ABOUT THIS EXERCISE:
Check every line below for the word "cerca" and copy each one that has it.

(Saved data entries)
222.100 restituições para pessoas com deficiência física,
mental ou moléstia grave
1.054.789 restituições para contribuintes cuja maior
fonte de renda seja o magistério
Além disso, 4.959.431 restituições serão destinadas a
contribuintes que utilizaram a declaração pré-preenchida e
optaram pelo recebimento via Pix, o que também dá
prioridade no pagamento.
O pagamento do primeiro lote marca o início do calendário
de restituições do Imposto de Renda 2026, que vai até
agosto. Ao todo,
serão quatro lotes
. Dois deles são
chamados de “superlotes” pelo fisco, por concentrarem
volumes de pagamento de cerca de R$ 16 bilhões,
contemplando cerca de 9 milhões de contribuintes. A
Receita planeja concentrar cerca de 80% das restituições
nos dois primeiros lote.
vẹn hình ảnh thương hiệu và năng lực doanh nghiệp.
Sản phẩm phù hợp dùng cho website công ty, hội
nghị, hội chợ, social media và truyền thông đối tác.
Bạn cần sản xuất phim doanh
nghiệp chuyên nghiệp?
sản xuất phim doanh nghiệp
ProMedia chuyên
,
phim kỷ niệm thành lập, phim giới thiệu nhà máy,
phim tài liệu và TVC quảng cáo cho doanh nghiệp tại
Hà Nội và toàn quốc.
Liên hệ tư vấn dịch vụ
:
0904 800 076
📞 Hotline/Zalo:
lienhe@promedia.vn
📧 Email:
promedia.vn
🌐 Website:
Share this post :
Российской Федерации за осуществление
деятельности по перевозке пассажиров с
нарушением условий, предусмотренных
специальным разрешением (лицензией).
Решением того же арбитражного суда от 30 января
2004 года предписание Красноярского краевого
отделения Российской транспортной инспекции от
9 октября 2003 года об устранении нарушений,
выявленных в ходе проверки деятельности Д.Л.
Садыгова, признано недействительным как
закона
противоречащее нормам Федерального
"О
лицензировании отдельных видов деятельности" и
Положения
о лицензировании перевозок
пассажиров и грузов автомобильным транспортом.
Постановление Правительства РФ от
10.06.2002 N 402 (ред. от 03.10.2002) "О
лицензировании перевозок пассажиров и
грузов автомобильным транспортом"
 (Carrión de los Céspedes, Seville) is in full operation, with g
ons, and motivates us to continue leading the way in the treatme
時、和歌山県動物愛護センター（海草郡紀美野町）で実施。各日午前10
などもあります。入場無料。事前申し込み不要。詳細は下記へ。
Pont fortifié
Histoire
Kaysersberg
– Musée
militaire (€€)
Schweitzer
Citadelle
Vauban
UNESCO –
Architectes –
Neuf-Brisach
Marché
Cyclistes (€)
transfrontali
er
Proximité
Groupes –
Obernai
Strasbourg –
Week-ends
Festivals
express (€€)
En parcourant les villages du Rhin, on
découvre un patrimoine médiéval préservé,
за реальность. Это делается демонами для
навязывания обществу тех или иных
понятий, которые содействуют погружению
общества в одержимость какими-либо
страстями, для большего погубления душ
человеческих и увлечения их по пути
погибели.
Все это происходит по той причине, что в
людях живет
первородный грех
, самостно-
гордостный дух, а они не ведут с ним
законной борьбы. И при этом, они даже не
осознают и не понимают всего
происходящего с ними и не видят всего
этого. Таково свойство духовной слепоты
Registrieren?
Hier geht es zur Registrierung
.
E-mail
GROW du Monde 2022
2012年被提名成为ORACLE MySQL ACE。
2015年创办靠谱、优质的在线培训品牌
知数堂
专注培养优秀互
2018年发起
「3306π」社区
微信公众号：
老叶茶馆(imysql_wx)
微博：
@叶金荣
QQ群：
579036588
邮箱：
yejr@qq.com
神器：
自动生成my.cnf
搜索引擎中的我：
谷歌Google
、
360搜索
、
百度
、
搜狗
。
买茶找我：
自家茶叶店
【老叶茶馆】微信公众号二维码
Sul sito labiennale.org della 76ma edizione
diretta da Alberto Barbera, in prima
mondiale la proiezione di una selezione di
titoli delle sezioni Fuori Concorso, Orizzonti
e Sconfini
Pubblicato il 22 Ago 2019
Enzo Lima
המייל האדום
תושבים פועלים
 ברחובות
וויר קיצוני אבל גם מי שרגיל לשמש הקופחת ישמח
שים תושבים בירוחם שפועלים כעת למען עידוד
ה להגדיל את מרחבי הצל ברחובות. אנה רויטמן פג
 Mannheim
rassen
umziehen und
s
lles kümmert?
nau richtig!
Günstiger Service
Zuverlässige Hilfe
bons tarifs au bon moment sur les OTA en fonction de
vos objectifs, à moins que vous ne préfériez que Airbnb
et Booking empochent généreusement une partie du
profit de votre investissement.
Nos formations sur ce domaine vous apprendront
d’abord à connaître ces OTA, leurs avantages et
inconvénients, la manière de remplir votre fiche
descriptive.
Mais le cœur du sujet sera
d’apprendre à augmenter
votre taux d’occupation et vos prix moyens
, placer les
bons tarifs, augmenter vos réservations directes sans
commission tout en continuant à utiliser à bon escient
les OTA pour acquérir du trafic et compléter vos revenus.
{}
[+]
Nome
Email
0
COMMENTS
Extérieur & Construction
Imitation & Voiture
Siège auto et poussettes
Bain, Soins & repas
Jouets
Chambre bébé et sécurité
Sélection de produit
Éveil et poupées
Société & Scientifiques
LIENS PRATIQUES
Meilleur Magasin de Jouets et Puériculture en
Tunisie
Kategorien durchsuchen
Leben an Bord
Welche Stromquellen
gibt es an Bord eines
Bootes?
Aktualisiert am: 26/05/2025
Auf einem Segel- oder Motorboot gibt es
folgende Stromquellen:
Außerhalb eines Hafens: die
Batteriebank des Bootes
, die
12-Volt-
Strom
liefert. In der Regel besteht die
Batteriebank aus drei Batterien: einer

WORKED SOLUTION:
volumes de pagamento de cerca de R$ 16 bilhões,
contemplando cerca de 9 milhões de contribuintes. A
Receita planeja concentrar cerca de 80% das restituições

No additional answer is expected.